Monday, September 19, 2011

Buffalo Bill & Cody

Our stay in Cody continued with a hike to the top of 8,123 foot Heart Mountain and a visit to the Japanese relocation center near the mountain. We also had visitors as Sherri & Mike, (aka Capt'n Catfish), arrived from WashPA for a week-long stay. The four of us explored a bit of Cody on the local trolley and toured The Buffalo Bill Historical Center.The view of Heart Mountain as we approached on the dirt road. The mountain is part of the Heart Mountain Ranch Preserve, 14,000 acres owned by the Nature Conservancy, that saved the land from development. The climb of 2500 feet over 3.6 miles was rather steep, but very scenic.

Here we are at the top. If you want a nice hike without many people, this is the place. We made the top late in the afternoon and were only the fifth and sixth people to sign the book that day

Part of the 360 degree view from the top. Once again it was smoky from the fires in Yellowstone but we could still see Pilot and Index Peaks in the distant Beartooth Mountains.

The Heart Mountain Relocation Center was used to house Japanese Americans, most of them US citizens, who were forced from their homes during WWII. This was one of the low points in the American history of civil liberties. It was as if the Japanese were less likely to be loyal to their chosen country then the millions of German and Italian Americans whose home countries we were also fighting. After they were allowed, these people showed their loyalty to the US when more than 400 from this camp enlisted and served in the military.

Here are Sherri and Mike at Buffalo Bill Dam. When completed in 1905 it was the highest dam in the world. In the 1980's it was raised 25 feet to increase the capacity of the reservoir by 50%. This is an interesting stop with a nice visitors center.

The Buffalo Bill Historical Center is named for William F. Cody who used his experience as a pony express rider, fur trapper and army scout, who also won the Congressional Medal of Honor, to create his Wild West show. This museum is often referred to as the Smithsonian of the West with its extensive collection of Western art and artifacts. There are five wings that feature Cody's life, Yellowstone natural history, a collection of 4000 firearms, Western art and the Plains Indian People.

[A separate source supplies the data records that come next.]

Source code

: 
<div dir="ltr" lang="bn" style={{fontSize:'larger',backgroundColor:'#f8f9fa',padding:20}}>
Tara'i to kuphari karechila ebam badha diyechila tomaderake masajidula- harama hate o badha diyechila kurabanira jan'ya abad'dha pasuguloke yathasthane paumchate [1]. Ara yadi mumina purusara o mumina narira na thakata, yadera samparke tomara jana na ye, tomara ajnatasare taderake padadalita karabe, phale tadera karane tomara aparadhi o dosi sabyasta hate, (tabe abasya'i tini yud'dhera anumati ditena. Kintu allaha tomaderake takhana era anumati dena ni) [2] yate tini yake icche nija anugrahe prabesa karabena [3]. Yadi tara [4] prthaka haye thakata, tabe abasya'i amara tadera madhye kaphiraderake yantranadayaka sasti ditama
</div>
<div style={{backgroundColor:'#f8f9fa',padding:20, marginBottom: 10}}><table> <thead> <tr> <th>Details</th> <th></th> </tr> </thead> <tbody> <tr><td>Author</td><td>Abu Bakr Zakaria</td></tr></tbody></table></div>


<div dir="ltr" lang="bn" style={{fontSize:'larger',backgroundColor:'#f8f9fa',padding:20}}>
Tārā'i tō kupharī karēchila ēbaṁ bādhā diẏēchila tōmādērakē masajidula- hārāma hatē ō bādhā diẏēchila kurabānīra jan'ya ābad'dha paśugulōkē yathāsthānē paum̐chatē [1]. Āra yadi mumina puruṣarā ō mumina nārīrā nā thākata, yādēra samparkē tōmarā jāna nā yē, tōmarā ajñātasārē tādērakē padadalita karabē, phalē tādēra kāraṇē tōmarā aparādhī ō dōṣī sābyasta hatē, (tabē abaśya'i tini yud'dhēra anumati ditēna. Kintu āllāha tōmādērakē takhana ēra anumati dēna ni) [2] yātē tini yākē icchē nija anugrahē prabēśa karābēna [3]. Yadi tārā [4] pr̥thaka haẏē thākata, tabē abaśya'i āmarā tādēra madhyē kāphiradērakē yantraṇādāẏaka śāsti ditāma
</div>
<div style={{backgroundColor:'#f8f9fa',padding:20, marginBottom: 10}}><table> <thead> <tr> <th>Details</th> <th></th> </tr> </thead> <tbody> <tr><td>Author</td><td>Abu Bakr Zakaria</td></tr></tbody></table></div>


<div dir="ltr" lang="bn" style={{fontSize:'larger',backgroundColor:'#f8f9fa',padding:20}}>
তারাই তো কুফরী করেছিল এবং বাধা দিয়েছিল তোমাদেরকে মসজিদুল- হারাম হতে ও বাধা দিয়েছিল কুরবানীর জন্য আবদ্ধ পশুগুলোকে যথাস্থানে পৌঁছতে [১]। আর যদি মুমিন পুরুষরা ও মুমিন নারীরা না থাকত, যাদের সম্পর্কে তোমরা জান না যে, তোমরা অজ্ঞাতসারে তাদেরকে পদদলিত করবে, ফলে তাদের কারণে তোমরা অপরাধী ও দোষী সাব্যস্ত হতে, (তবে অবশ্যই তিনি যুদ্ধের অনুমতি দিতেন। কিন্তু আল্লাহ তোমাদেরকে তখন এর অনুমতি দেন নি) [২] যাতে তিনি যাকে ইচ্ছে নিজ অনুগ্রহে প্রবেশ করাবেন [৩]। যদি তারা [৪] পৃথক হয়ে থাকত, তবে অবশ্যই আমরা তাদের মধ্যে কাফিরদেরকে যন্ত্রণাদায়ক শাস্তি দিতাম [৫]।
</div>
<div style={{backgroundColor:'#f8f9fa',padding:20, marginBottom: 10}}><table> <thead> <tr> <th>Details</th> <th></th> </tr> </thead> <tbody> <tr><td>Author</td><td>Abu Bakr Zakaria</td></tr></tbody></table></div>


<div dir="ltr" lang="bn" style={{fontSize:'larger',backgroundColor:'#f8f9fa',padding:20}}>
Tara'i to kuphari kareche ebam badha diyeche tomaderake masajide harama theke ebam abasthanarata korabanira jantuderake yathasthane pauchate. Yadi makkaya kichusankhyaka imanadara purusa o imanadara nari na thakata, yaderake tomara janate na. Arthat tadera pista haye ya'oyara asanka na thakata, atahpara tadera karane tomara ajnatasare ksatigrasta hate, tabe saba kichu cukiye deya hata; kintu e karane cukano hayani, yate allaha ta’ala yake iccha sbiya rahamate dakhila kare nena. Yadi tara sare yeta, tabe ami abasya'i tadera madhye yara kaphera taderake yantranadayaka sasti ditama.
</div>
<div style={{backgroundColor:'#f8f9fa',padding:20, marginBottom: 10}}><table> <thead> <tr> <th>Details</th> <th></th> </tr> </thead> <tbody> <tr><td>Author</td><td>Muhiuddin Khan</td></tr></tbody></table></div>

Part of the exhibit about Buffalo Bill (center). On the left is Annie Oakley who was a featured performer in his show and on the right is Pawnee Bill one of the many Indians, including Sitting Bull, who were in the show that traveled throughout North America and Europe.

Some of the displays and artifacts in the Plains Indian Museum. There were several exhibits on their relationship with the buffalo.A few of the many pieces of art. For someone who dislikes snakes, the rattlesnake picture was very interesting as it was very, very large. Another is of Custer's Last Stand and a sculpture of Sacajawea. The historic center ticket is for two days and you really do need that much time to see all five wings. It is a must see stop if you get to Cody, a neat little town that is more than just a stop on the way to Yellowstone.


Merlene + Dan Goan said...

That was quite a hike.....we're impressed!

Sherry and Charley Dilworth said...

Cody is a great place. We spent 10 days there in early August and also visited briefly last year. Lots to do and lots to see but it sounds like you are doing that already!! Have fun and safe travels!!